VILLA SAN GIOVANNI (Reggio Calabria), lunedì 15 luglio ► (di Piero Lotito) Se nella vicina Reggio Calabria hanno chiuso lo storico Teatro Siracusa, il più antico della città (1922), dove hanno recitato Memo Benassi e Angelo Musco, Ruggero Ruggeri, Macario, Wanda Osiris, e se oggi nella gloriosa sala si vendono capi d’abbigliamento, appesi a file di grucce disseminate in platea e in galleria tra le sopravvissute poltroncine, se tutto questo nel capoluogo è purtroppo una realtà, volete che funzioni un palcoscenico a Villa San Giovanni, il piccolo e affollato centro di sbarco-imbarco tra Sicilia e continente, dove, nonostante il brulicante movimento, non esiste nemmeno un pronto soccorso?
Eppure…
Eppure, a Villa San Giovanni, nell’uniforme agglomerato di case che si estende parallelo alla riva dello Stretto, lungo la statale 738, un palcoscenico esiste, è vivo e propone un cartellone sempre vario, moderno. E le sue 64 poltrone di velluto rosso sono quasi sempre tutte occupate.
È il Teatro Primo, sorto a Villa nel 2013 in un garage di via delle Filande, a due passi dal Municipio. L’inaspettato nasce il più delle volte dai giovani. Anche qui furono due giovani, Silvana Luppino, diplomata all’Accademia d’arte drammatica della Calabria (Palmi), e il regista Christian Maria Parisi, a mettere nel 2008 a disposizione dei coetanei calabresi la loro passione per il teatro, organizzando corsi di recitazione in giro per la provincia e infine provando a mettere in scena, in un capannone della stessa Reggio, un testo del drammaturgo catanese Enzo Consoli. Un successo.
Poi, Silvana e Christian presero la decisione di trasferirsi a Villa San Giovanni, e s’imbatterono nel polveroso garage. Vi sarebbe uscito un teatro? Chiesero un parere allo scenografo di buona fama Aldo Zucco (lavora anche per il teatro lirico e la televisione), il quale squadrò il disarticolato spazio posto ad angolo al piano terra di un condominio e, dopo aver riconosciuto ai due “sognatori” una buona dose di follia, emise il suo giudizio: quel posto era un buco, ma un teatro poteva venirne fuori, ci avrebbe pensato lui. Oggi, la minuscola sala ospita laboratori di dizione e recitazione, saggi e stage di danza, concerti, rassegne cinematografiche. Una breccia è aperta nella difficile realtà villese e oltre, anche nella sponda siciliana.
Un’impresa coraggiosa, si sa, spesso incrocia altre scommesse, altre sorprese.

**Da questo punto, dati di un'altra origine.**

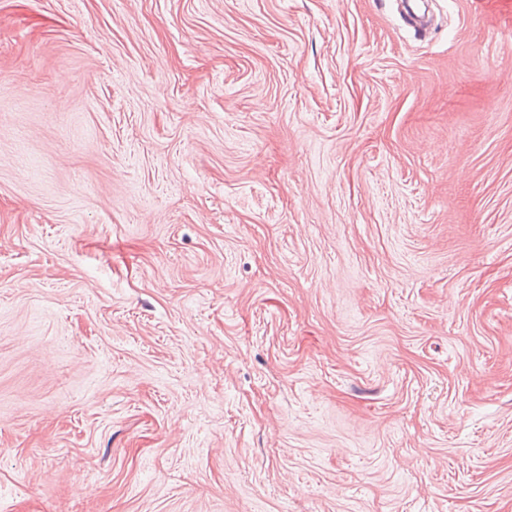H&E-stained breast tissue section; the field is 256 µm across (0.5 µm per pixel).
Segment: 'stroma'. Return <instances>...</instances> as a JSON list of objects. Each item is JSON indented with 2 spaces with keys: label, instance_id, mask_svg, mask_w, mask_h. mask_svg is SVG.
I'll return each mask as SVG.
<instances>
[{
  "label": "stroma",
  "instance_id": "1",
  "mask_svg": "<svg viewBox=\"0 0 512 512\" xmlns=\"http://www.w3.org/2000/svg\"><path fill=\"white\" fill-rule=\"evenodd\" d=\"M0 0V512H512V4Z\"/></svg>",
  "mask_w": 512,
  "mask_h": 512
}]
</instances>
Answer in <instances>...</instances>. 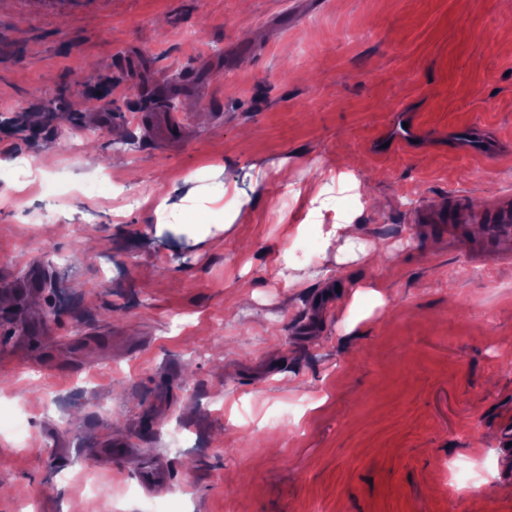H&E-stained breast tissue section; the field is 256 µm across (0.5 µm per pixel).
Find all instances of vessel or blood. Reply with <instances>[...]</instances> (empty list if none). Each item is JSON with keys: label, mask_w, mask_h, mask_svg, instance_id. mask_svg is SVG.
<instances>
[{"label": "vessel or blood", "mask_w": 512, "mask_h": 512, "mask_svg": "<svg viewBox=\"0 0 512 512\" xmlns=\"http://www.w3.org/2000/svg\"><path fill=\"white\" fill-rule=\"evenodd\" d=\"M418 221L436 225L439 234L449 241L463 240L471 225L483 227V237L475 249L478 260L489 264L512 263V195L492 196L485 208H474L465 191L448 194L447 212L421 208Z\"/></svg>", "instance_id": "b4317fda"}]
</instances>
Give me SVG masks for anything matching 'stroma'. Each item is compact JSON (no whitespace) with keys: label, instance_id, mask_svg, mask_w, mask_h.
<instances>
[{"label":"stroma","instance_id":"stroma-1","mask_svg":"<svg viewBox=\"0 0 512 512\" xmlns=\"http://www.w3.org/2000/svg\"><path fill=\"white\" fill-rule=\"evenodd\" d=\"M20 155L0 512H89L86 462L117 512H512V265L415 221L512 191L506 0H0Z\"/></svg>","mask_w":512,"mask_h":512}]
</instances>
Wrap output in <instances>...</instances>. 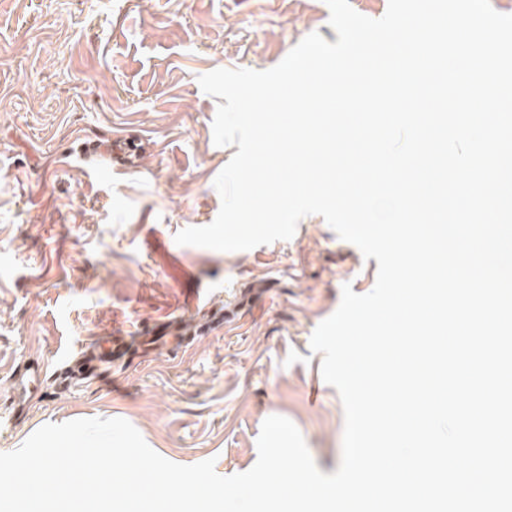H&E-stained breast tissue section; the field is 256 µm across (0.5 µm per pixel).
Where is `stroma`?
Returning <instances> with one entry per match:
<instances>
[{
	"label": "stroma",
	"mask_w": 512,
	"mask_h": 512,
	"mask_svg": "<svg viewBox=\"0 0 512 512\" xmlns=\"http://www.w3.org/2000/svg\"><path fill=\"white\" fill-rule=\"evenodd\" d=\"M329 16L325 0H0V408L15 368L47 369L0 452L48 423L119 417L168 460L230 476L281 415L338 469L343 405L310 338L344 284L373 289L377 260L316 214L248 251L174 240L214 221L236 152L213 142L219 100L199 76L270 69L313 32L336 42ZM116 131L137 139L136 166L100 152ZM172 316L199 328L192 343L58 385L62 353Z\"/></svg>",
	"instance_id": "35a3bbf8"
}]
</instances>
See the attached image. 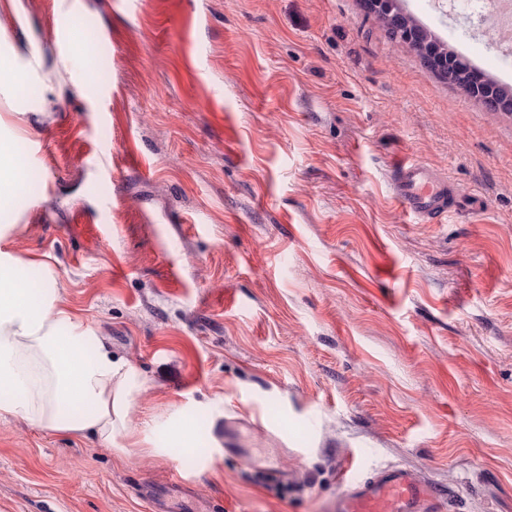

A Villa San Giovanni, questo luogo così prossimo al fatale gioco di specchi tra Scilla e Cariddi, e che deve veramente possedere una misteriosa forza di attrazione, è venuto a vivere da qualche tempo anche un attore francese, Dimi de Delphes, allievo in madrepatria di Robert Hossein, il famoso Joffrey de Peyrac nel ciclo di Angelica e interprete di innumerevoli altre pellicole. Nato a Laon, cittadina del nord della Francia, attratto ben presto dalla lingua e dalla cultura italiana, Dimi venne nel 1973 nel nostro Paese, completando la sua formazione artistica alla Scuola d’arte drammatica del Piccolo Teatro e lavorando anche con Carmelo Bene e Paola Borboni. Rientrato nel 1988 in Francia, a Grasse, sulla Costa Azzurra, fondò l’Ecole de Théâtre “Gérard Philipe” e la Compagnie du Nouveau Regard. Non ritrovandosi nei panni del sedentario, Dimi de Delphes, preso da furore di esplorazione come in un anelito “missionario”, cominciò poi a girare per il mondo, dal Perù all’India e all’Africa, qui impegnandosi contro la mutilazione sessuale e i matrimoni di bambine, e sempre, intanto, pensando al teatro.
Tornato in Italia nel 2018, ha trovato nella Calabria il suo luogo di elezione: insegna alla Scuola di recitazione di Cittanova, recita, legge, sceneggia, scrive poesie. Un vulcano. Non sarà per questo che ha scelto di vivere a Villa San Giovanni, guardando ora l’Etna ora Stromboli? E poteva non collaborare con i due pionieri del Teatro Primo? Nell’ex garage realizza regie, letture, conduce workshop legati a tecniche di rilassamento e recitazione. «Prestò affitterò la mia casa in Francia – dice con la sua bella voce appena venata di timbro francese -, la scelta è ormai fatta: vivere per il teatro in Italia, sullo Stretto, di fronte alla Sicilia e con i piedi piantati in Calabria». Poi dicono che il teatro rischia di morire.